• **WHAT YOU SHOULD DO**: Reproduce the listing below word for word, everything from the line that contains "For consistency across entries, copy the form of h=5 m=21" down to the line that contains "h=3 m=14 s=52", both of those lines included. Leave the pictures out of your answer.

• **SUPPLIED DATA**:
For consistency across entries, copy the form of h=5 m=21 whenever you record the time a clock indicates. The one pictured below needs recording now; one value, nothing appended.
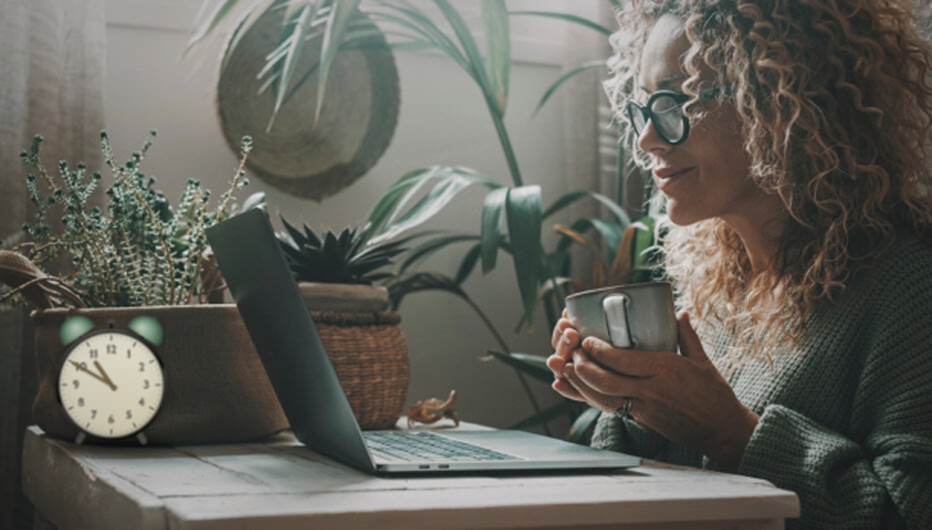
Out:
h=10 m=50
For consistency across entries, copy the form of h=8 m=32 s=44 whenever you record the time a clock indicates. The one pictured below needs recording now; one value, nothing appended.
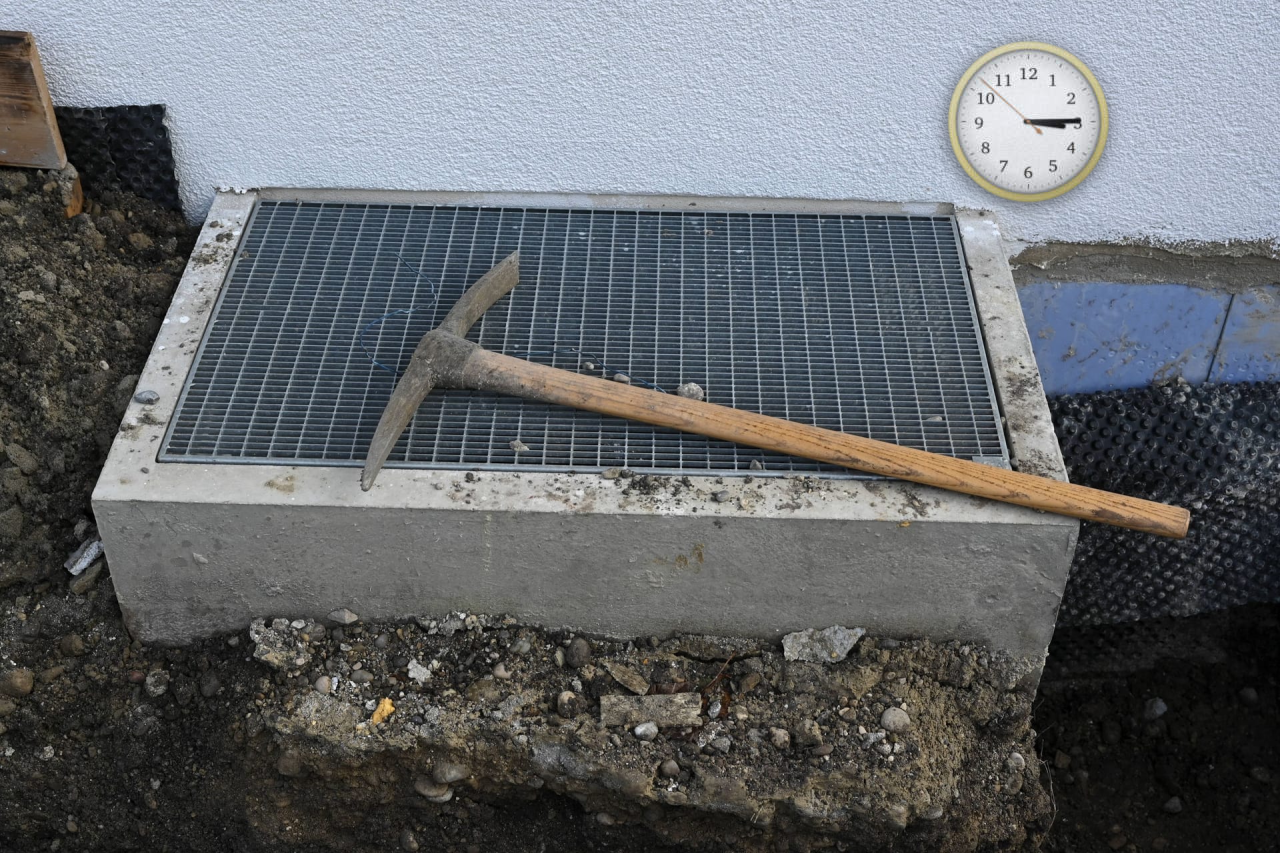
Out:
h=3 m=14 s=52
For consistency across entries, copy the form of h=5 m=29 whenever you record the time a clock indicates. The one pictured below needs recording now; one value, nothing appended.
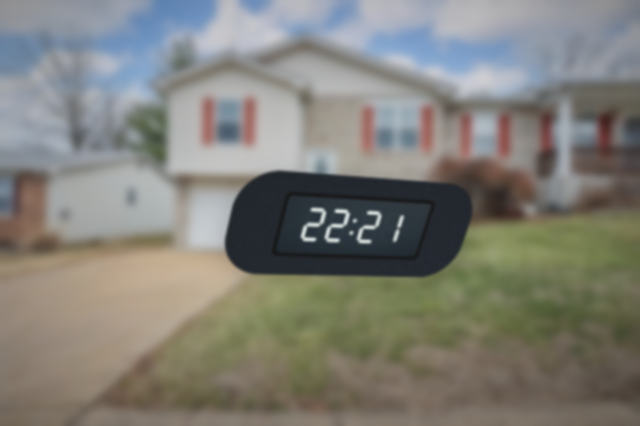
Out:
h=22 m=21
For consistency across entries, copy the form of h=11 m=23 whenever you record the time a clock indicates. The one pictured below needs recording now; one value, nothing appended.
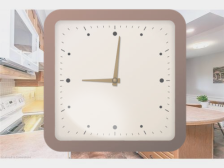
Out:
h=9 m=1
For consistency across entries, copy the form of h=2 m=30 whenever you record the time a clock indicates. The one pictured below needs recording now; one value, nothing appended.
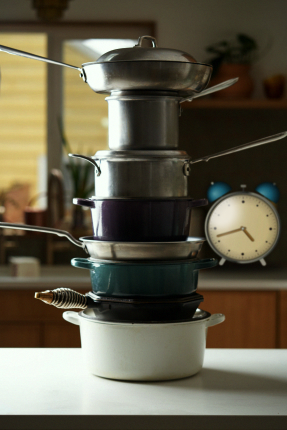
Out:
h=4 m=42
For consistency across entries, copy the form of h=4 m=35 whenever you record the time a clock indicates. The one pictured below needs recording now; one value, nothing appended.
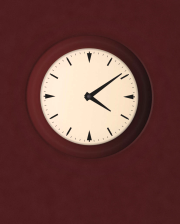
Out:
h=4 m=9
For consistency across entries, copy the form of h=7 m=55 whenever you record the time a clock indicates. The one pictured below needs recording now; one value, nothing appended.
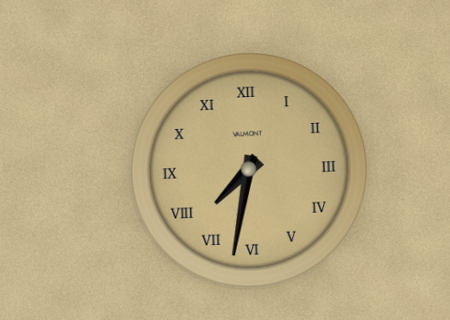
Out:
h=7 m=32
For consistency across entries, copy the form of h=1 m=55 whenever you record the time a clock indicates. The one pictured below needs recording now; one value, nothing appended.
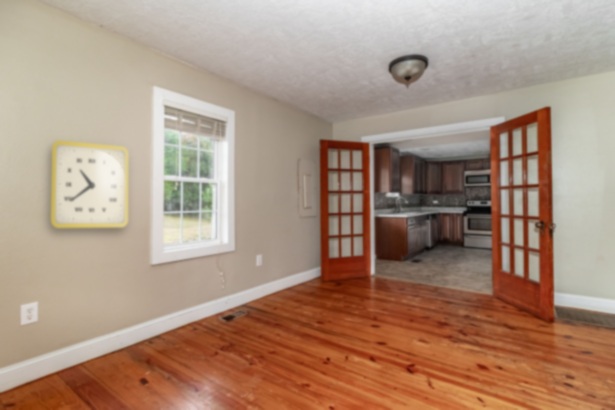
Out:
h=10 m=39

...

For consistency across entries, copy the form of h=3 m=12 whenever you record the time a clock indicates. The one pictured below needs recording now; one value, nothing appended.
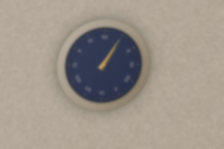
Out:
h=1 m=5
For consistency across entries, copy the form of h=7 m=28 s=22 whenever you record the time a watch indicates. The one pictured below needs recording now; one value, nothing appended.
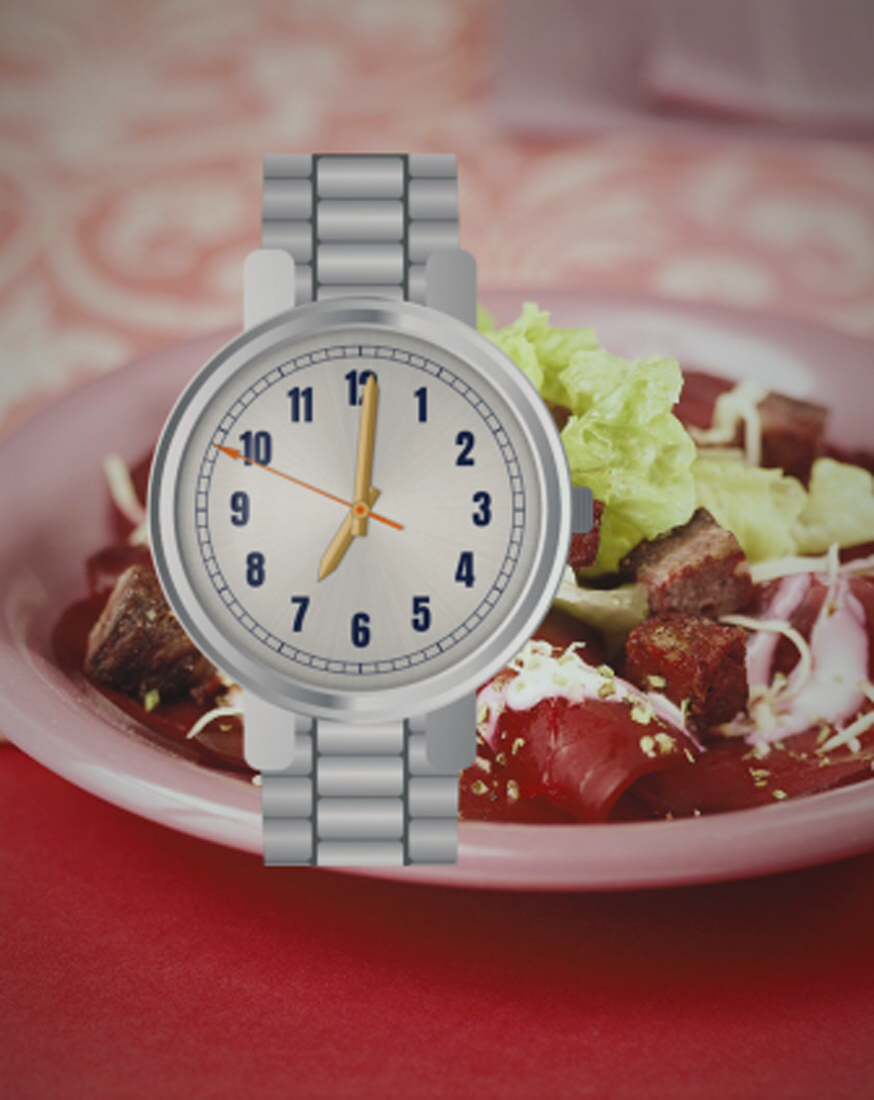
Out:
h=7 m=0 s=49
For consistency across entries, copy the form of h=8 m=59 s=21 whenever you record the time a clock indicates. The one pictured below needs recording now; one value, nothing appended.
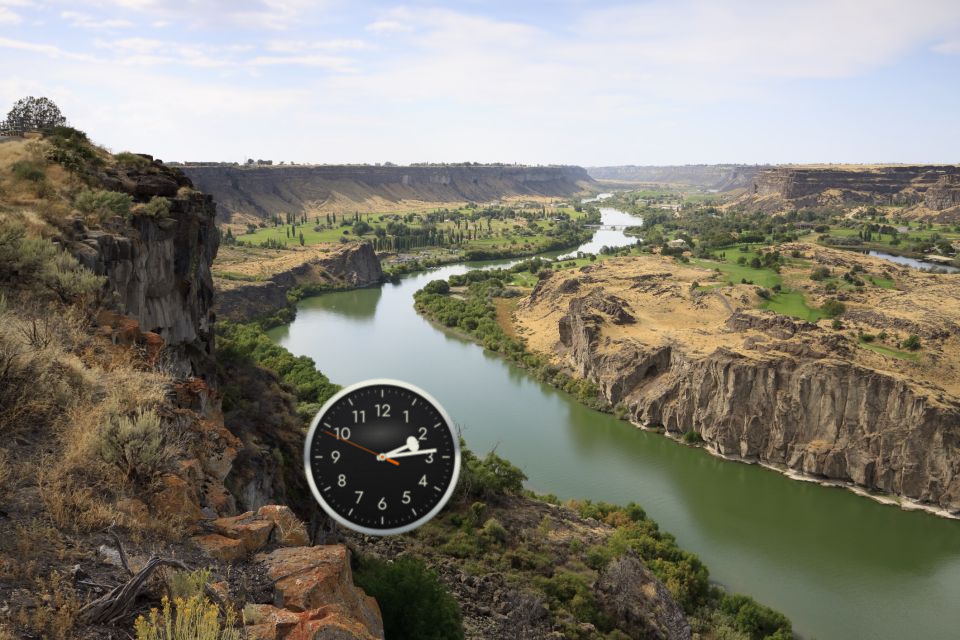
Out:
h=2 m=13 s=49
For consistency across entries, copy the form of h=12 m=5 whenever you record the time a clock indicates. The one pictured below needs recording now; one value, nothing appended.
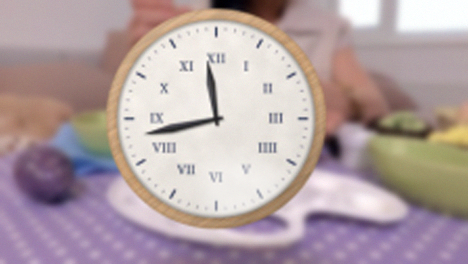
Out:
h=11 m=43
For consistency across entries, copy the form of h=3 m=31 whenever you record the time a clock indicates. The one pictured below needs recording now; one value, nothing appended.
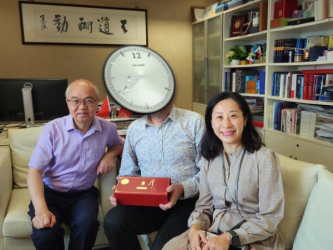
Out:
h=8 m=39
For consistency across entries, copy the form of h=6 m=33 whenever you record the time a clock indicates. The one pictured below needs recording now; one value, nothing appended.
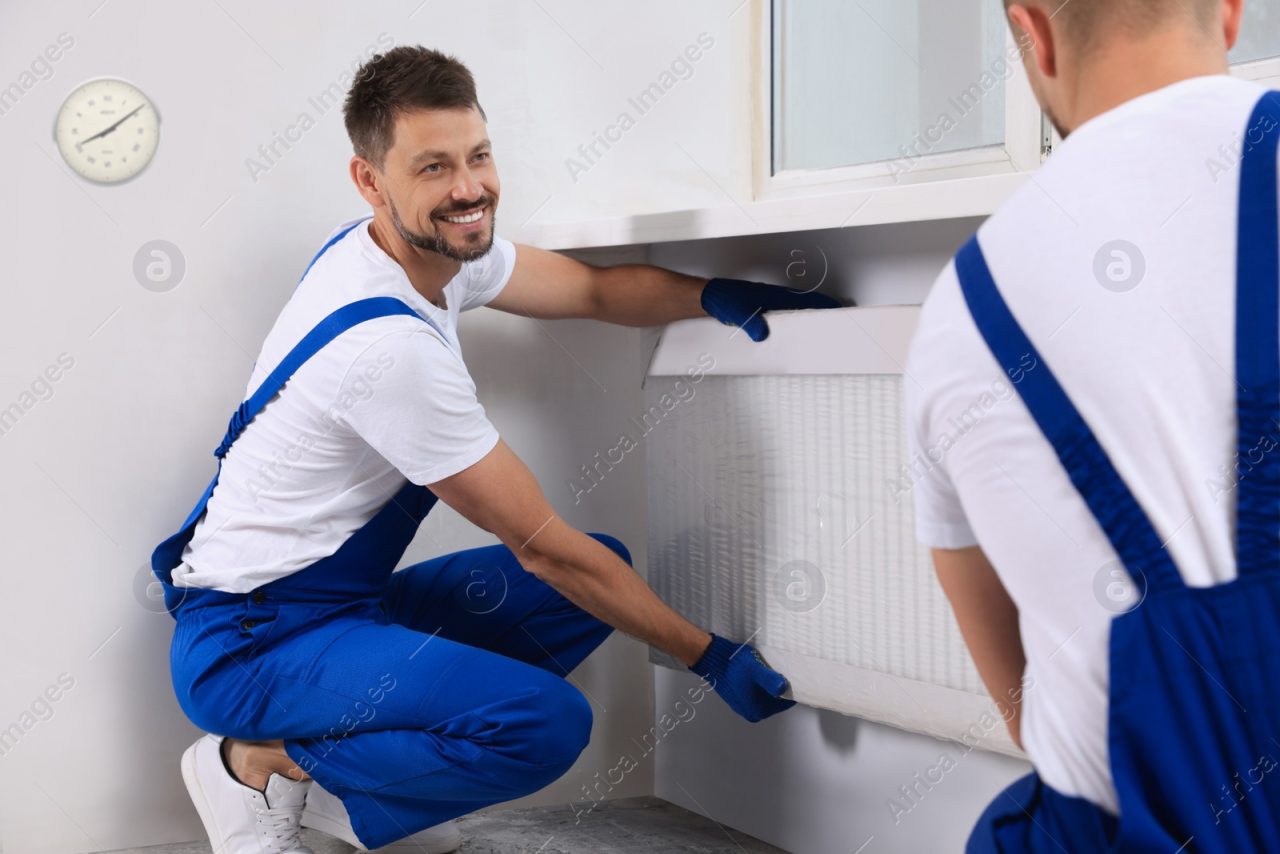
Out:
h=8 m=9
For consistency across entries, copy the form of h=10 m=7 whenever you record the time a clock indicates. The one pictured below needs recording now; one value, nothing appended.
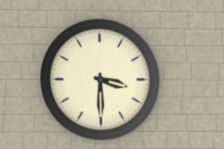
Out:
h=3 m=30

---

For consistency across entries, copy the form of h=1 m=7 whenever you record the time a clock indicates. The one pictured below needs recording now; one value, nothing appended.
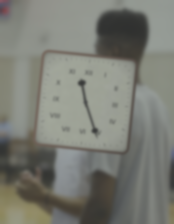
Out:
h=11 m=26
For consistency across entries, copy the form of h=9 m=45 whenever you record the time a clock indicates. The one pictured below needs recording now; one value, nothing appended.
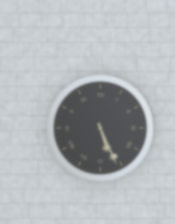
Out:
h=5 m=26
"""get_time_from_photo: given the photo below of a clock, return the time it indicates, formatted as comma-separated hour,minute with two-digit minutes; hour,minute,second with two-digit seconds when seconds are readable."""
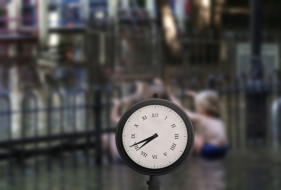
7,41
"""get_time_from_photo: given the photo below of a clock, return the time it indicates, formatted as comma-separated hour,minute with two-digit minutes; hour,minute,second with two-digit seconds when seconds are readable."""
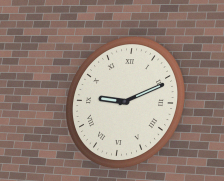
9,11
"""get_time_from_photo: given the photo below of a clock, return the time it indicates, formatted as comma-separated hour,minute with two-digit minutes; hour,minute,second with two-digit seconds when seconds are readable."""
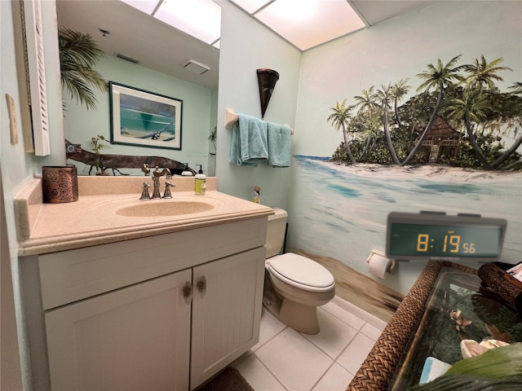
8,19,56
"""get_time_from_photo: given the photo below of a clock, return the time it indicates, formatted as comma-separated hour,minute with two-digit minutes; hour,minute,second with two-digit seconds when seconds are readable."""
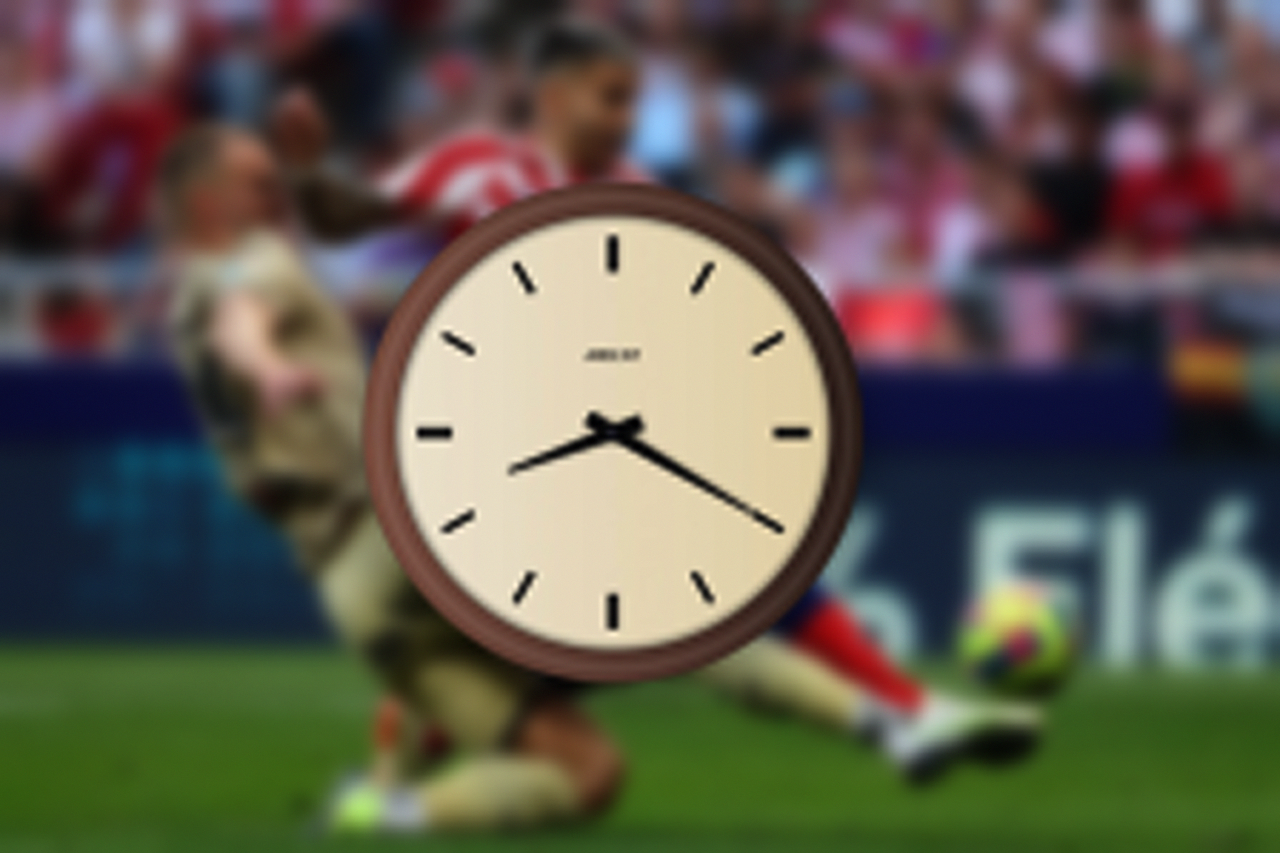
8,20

• **SOLUTION FOR THIS TASK**:
For consistency across entries, copy the form of h=5 m=21 whenever you record the time a clock indicates. The one pictured below needs recording now; one value, nothing appended.
Out:
h=10 m=50
For consistency across entries, copy the form of h=8 m=32 s=44 whenever you record the time a clock indicates. The one pictured below needs recording now; one value, nothing appended.
Out:
h=3 m=14 s=52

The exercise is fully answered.